● **Instructions for the task**: Reproduce the passage about the Hogg family below word for word, from "The Hoggs had" up to and including "upstairs and downstairs.".

● **Exercise passage**:
-- Opening Marker --

The Hoggs lived at 6/4-above us (The Hoffmanns) and below The Blades. They were a lovely family. The father, George, was a joiner-he was a very quiet man. His wife was the home-maker and seemed to be the more dominant figure.There were three daughters-Christina, Maureen and Eileen. Christine and Maureen were quite close in age-a few years older than me, whilst Eileen was a lot younger-there must have been at least a seven year gap. They took after George in that they had red hair, but none of the traits often associated with red hair!
One couldn't but help like the girls. Christina and Maureen shared a bedroom which was above ours-sometimes we had fun tapping out signals on the ceiling above. Christina was a very likeable, pleasant and sensible person-she seemed quite tall in appearance at that time; Maureen was closer in age to me. I always thought of her as being quite handsome, quite fashionable and good fun-she reminded me a lot of Fiona and Liz Blades at 6/6. I remember the cool way she used to wear her Firhill School tie low down on her blouse, in a large knot.
Eileen was very thin and white-initially she may have appeared plain, but
was actually quite beautiful-as she got older with her red hair set against
white skin and being very slim, she looked like an artist.
Probably because of the age gap, they were quite motherly toward Eileen and looked after her.The girls were fond of my sister Anne and had a lot of fun dressing up both Eileen and Anne in exotic outfits-it was as if instead of Barbie or Sindy dolls, even better, they had live dolls of their own to dress and play with. My sister has very fond memories of these times.
Along with the Blades we used to all work together at Bairds Newsagents at Morningside Drive. Whilst Douglas Blades used to cycle down earlier to open the shop, we all got the six o'clock number 16 bus. Liz, Fiona and in later years, Gail Blades, the girls would come rushing down the stairs from level 2, to be joined by Christina and Maureen Hogg from level 1, to thereafter be met by me on the ground floor to cross Oxgangs Avenue to get the bus. It was good fun and made the early rises much easier. I enjoyed being the only boy in the company of four or five girls and felt part of a pretty cool gang!.There was good crack on the bus with the early morning school cleaners who were setting out to work too; they were a sparky, humorous bunch.
The Hoggs had cousins-two boys who were at Oxgangs Primary School who were renowned footballers and good runners. I recall them being at the Hoggs one Monday public holiday and hearing The Beatles track Yellow Submarine being played in the background. It's a very haunting track which immediately takes me back in time.
As mentioned, I think George Hogg was part of a cooperative of tradesmen who all built their own houses at Oxgangs Green; when they moved, it was a sad loss for The Stair, but they will have loved moving to their own house with upstairs and downstairs.

-- Closing Marker --

● **Data for review**:
-- Opening Marker --

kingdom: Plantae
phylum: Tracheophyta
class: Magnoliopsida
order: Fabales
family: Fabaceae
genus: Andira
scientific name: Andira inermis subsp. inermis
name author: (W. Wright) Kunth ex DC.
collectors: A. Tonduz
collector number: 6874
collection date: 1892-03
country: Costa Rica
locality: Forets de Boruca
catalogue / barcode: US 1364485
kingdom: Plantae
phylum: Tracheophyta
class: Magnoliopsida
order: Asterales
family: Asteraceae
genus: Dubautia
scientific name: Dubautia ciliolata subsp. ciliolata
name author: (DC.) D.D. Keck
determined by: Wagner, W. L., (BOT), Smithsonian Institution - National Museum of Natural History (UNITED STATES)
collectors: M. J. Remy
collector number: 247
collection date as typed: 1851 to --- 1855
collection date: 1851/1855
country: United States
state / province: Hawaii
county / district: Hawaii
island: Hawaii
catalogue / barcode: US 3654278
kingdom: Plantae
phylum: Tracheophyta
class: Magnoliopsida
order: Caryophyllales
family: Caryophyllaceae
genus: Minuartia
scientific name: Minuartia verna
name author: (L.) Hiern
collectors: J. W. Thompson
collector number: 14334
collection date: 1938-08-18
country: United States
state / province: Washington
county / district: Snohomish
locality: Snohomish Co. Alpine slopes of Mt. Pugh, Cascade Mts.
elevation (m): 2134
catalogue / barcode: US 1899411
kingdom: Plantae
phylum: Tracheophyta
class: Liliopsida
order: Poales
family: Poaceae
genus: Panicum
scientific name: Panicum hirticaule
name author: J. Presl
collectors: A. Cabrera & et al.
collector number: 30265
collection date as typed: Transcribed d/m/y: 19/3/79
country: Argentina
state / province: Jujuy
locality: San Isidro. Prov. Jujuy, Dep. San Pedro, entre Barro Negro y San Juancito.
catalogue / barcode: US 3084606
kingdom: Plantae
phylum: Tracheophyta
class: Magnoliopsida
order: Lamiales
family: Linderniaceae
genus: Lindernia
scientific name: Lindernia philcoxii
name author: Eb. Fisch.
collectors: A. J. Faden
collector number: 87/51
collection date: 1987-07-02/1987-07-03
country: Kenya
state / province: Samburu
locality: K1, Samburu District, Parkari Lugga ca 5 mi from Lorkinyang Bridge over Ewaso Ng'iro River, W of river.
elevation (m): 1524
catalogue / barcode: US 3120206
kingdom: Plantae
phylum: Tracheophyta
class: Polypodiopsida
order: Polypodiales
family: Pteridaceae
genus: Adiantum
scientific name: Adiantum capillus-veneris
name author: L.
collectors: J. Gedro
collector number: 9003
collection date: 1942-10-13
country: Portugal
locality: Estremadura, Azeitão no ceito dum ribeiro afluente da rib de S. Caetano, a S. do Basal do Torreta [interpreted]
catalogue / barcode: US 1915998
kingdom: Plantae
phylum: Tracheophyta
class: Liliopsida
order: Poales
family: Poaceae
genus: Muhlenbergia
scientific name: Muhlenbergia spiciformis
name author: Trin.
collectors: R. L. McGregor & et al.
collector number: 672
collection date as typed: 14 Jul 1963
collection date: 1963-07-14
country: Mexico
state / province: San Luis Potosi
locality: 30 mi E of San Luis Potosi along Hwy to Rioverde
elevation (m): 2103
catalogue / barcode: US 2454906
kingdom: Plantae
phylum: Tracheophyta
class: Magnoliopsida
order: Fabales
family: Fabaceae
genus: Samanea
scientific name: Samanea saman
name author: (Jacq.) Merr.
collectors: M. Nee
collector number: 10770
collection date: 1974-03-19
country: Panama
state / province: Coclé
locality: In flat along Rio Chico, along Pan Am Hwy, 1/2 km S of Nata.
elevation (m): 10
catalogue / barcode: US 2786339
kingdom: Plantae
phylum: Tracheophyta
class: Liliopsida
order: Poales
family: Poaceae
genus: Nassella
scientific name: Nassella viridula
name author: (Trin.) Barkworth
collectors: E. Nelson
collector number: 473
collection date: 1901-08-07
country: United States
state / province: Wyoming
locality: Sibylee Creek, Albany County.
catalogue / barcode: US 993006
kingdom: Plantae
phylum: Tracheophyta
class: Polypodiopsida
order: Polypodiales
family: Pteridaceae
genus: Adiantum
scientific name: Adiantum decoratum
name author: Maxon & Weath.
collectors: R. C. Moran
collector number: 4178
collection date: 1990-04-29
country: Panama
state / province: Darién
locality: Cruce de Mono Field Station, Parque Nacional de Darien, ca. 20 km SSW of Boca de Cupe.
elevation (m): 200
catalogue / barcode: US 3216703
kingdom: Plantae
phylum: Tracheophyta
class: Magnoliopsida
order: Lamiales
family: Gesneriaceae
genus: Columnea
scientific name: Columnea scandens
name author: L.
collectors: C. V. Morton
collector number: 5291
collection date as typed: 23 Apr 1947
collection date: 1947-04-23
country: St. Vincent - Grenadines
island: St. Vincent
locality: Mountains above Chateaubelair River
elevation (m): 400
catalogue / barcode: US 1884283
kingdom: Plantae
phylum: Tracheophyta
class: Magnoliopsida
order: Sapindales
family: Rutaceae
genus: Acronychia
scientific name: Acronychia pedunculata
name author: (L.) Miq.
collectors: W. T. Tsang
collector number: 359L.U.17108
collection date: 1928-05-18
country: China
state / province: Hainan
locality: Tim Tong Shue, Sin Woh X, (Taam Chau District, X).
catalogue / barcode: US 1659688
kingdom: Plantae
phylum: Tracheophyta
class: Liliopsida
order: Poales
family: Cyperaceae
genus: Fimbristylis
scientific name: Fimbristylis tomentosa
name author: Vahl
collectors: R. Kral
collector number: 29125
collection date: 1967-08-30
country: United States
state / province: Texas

-- Closing Marker --

● **Worked solution**:
The Hoggs had cousins-two boys who were at Oxgangs Primary School who were renowned footballers and good runners. I recall them being at the Hoggs one Monday public holiday and hearing The Beatles track Yellow Submarine being played in the background. It's a very haunting track which immediately takes me back in time.
As mentioned, I think George Hogg was part of a cooperative of tradesmen who all built their own houses at Oxgangs Green; when they moved, it was a sad loss for The Stair, but they will have loved moving to their own house with upstairs and downstairs.